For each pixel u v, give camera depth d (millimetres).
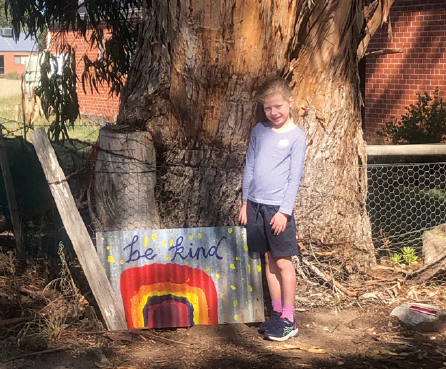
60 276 5039
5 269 5309
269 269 4238
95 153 4777
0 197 6691
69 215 4188
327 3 4645
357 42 5023
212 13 4332
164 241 4359
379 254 5773
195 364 3727
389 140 10547
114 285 4270
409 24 11383
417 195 7246
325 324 4379
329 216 4926
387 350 3949
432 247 5352
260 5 4332
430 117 9547
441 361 3820
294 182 3984
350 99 5039
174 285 4328
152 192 4582
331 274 4852
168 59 4707
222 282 4375
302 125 4855
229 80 4488
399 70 11602
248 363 3740
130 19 8477
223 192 4621
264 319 4445
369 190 7887
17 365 3633
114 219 4555
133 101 4871
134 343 4016
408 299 4773
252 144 4207
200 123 4594
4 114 20875
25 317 4289
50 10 8469
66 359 3732
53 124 8750
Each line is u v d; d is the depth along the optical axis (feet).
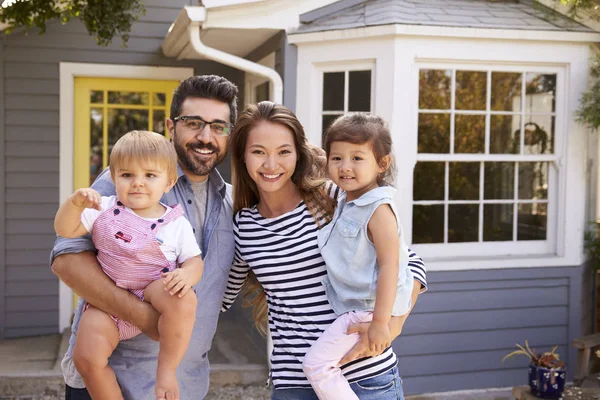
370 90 16.90
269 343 17.69
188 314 6.38
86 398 7.18
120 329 6.56
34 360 18.42
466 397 17.15
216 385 17.62
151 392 6.95
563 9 17.43
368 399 7.28
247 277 8.29
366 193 7.29
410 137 16.60
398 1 17.22
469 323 17.39
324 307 7.32
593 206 18.62
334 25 17.08
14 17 17.61
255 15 17.07
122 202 6.61
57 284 21.52
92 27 17.98
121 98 22.09
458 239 17.61
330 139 7.44
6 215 21.04
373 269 7.18
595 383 16.96
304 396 7.39
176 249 6.64
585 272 18.51
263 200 7.80
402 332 17.04
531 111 17.66
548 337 17.94
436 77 16.97
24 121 21.04
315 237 7.47
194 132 7.34
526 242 18.08
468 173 17.60
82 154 21.90
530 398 15.39
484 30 16.60
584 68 17.58
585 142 17.93
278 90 17.49
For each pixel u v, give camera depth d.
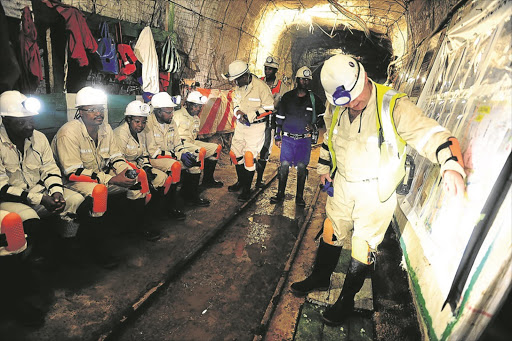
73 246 2.53
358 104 1.82
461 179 1.37
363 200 1.94
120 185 2.75
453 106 2.24
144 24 4.48
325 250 2.33
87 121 2.65
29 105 2.12
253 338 1.98
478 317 1.22
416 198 2.51
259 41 8.20
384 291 2.46
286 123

§ Task details
The pictures in the entries above should be left out; all else must be copied exactly.

§ Solution for this problem
For each pixel u v, give camera depth d (millimetres).
60 276 5039
5 269 5309
269 269 4238
95 153 4777
0 197 6691
69 215 4188
327 3 4645
357 42 5023
212 13 4332
164 241 4359
379 254 5773
195 364 3727
389 140 10547
114 285 4270
409 24 11383
417 195 7246
325 324 4379
329 216 4926
387 350 3949
432 247 5352
260 5 4332
430 117 9547
441 361 3820
294 182 3984
350 99 5039
174 285 4328
152 192 4582
331 274 4852
168 59 4707
222 282 4375
302 125 4855
229 80 4488
399 70 11602
248 363 3740
130 19 8477
223 192 4621
264 319 4445
369 190 7887
17 365 3633
114 219 4555
133 101 4871
134 343 4016
408 299 4773
252 144 4207
200 123 4594
4 114 20875
25 317 4289
50 10 8469
66 359 3732
53 124 8750
Each line is u v d; d is the depth along the optical axis (feet).
370 90 16.90
269 343 17.69
188 314 6.38
86 398 7.18
120 329 6.56
34 360 18.42
466 397 17.15
216 385 17.62
151 392 6.95
563 9 17.43
368 399 7.28
247 277 8.29
366 193 7.29
410 137 16.60
398 1 17.22
469 323 17.39
324 307 7.32
593 206 18.62
334 25 17.08
14 17 17.61
255 15 17.07
122 202 6.61
57 284 21.52
92 27 17.98
121 98 22.09
458 239 17.61
330 139 7.44
6 215 21.04
373 269 7.18
595 383 16.96
304 396 7.39
176 249 6.64
585 272 18.51
263 200 7.80
402 332 17.04
531 111 17.66
548 337 17.94
436 77 16.97
24 121 21.04
315 237 7.47
194 132 7.34
526 242 18.08
468 173 17.60
82 154 21.90
530 398 15.39
484 30 16.60
584 68 17.58
585 142 17.93
278 90 17.49
For each pixel u v, give camera depth d.
73 246 2.53
358 104 1.82
461 179 1.37
363 200 1.94
120 185 2.75
453 106 2.24
144 24 4.48
325 250 2.33
87 121 2.65
29 105 2.12
253 338 1.98
478 317 1.22
416 198 2.51
259 41 8.20
384 291 2.46
286 123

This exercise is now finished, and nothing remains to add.